The 2013 NFL Draft lacks star power at the top of the board, but it boasts fantastic depth. Thus, several teams -- starting with the Kansas City Chiefs at No. 1 -- would love to move down and stockpile picks. The only problem is finding a trade partner, as teams only want to make a move when there's a prospect they want and can't pass up.
Based on what I know and what I'm hearing, I took a quick stab at identifying three teams that could trade down and three teams that could trade up, along with a group of prospects who could spur movement.
Cleveland Browns: The Browns entered the offseason with a glaring need at outside linebacker and proceeded to nab free-agent upgrades Paul Kruger and Quentin Groves. They still have a major need at cornerback, but defensive back is shaping up to be a very deep position in this draft. If the Browns are in love with Alabama CB Dee Milliner, they likely will stand pat at No. 6 with him in mind. However, if they don't view Milliner as an "elite" cover corner -- or if he's no longer on the board when the Browns' turn comes up -- it would make a lot of sense for them to bail and make an effort to recoup the second-round pick they forfeited when they selected Josh Gordon in the supplemental draft this past summer.
New England Patriots: The Patriots are no strangers to trading down in the draft; they have mastered the art of accumulating extra picks while still staying within range of their targeted players. This is a unique situation for Bill Belichick's squad. The Pats currently possess just five picks in this draft. I would be very surprised if they didn't add to that total by dropping down a few spots in either the first (where they have the No. 29 overall pick) or second (No. 59) round.
Miami Dolphins: Miami has been one of the most aggressive teams during the offseason. Clearly, the main focus is upgrading the talent around young quarterback Ryan Tannehill. The Dolphins brought in Mike Wallace, Brandon Gibson and Dustin Keller. However, they failed to re-sign Jake Long, their starting left tackle. There are three top-tier LT prospects in this draft: Luke Joeckel, Eric Fisher and Lane Johnson. I don't see any of the three dropping to the Dolphins at No. 12. They could, though, target Fisher with the Eagles' No. 4 pick, or possibly Johnson with the Browns' No. 6 selection. They have plenty of extra picks to make a move happen.

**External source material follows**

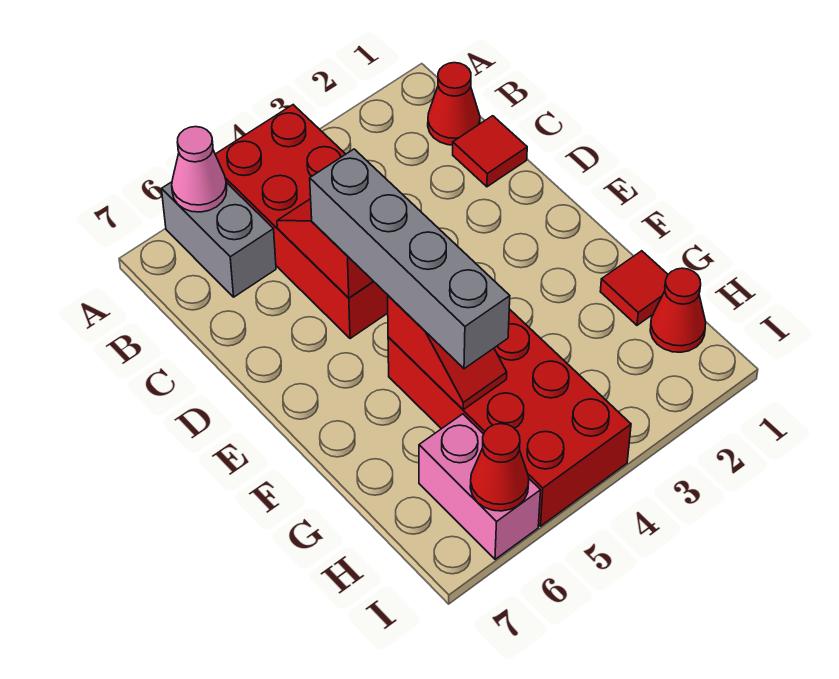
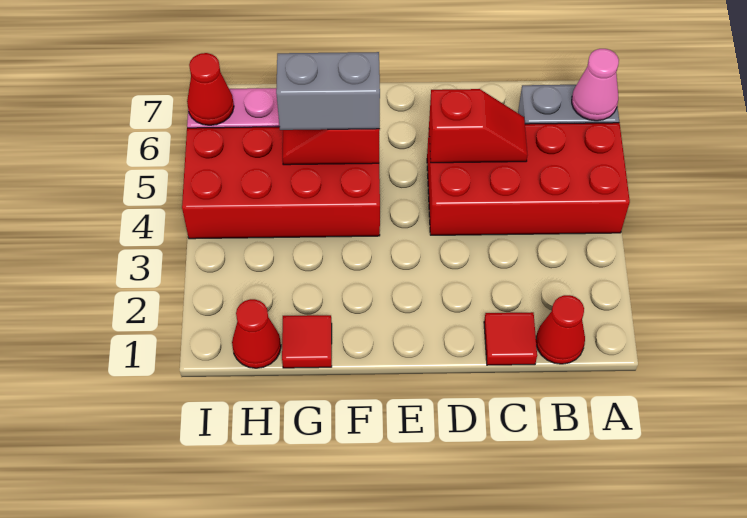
grey brick D5:G5 level 3 -> grey brick F5:G5 level 3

Minnesota Vikings: The Vikings are coming off of a season in which their passing attack ranked 31st in the NFL. They can't rely on Adrian Peterson to shoulder the entire offensive load for a second straight season. During the offseason so far, they've lost one major weapon (trading Percy Harvin to the Seattle Seahawks) and picked one up (signing Greg Jennings). They still have a pressing need at the receiver position. All signs point toward the St. Louis Rams selecting a receiver with one of their two first-round selections (Nos. 16 and 22). The Vikings also have two first-round selections (Nos. 23 and 25), but they will have to wait in line behind St. Louis. I could see the Vikings seeking to move just ahead of the Rams to secure their top pass-catching target in the draft.

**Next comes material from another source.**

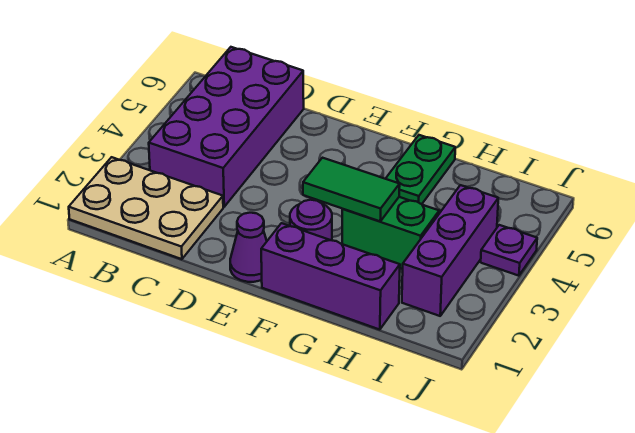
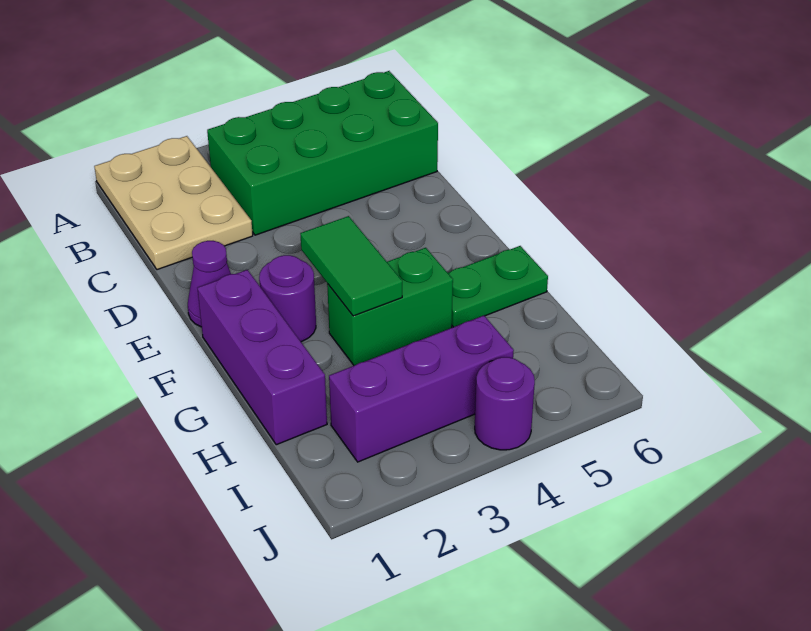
purple brick B3:C6 level 1 -> green brick B3:C6 level 1
green brick G3:H3 level 1 -> green brick G3:G4 level 1
purple plate J4 level 1 -> purple round brick J4 level 1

Eric Fisher and Lane Johnson, offensive tackles: All signs point toward the Chiefs selecting Joeckel with the first overall selection. If that does indeed happen, Fisher and Johnson will be the only surefire Day 1 starting left tackles remaining on the board. Teams like Arizona (No. 7 overall pick), San Diego (11) and Miami (12) have a desperate need at the position and could look to move up for one of these two players.
Sheldon Richardson and Star Lotulelei, defensive tackles: This draft is loaded at defensive tackle. Usually, quality depth at a certain position limits the potential trade-up scenarios, but these two players could alter that thinking. Richardson is an ideal 3-technique for a team that runs the 4-3 defense; Lotulelei is an ideal 5-technique for a team that employs the 3-4. If either player were to slide, teams with a need at either of those spots could be compelled to make a move up the board.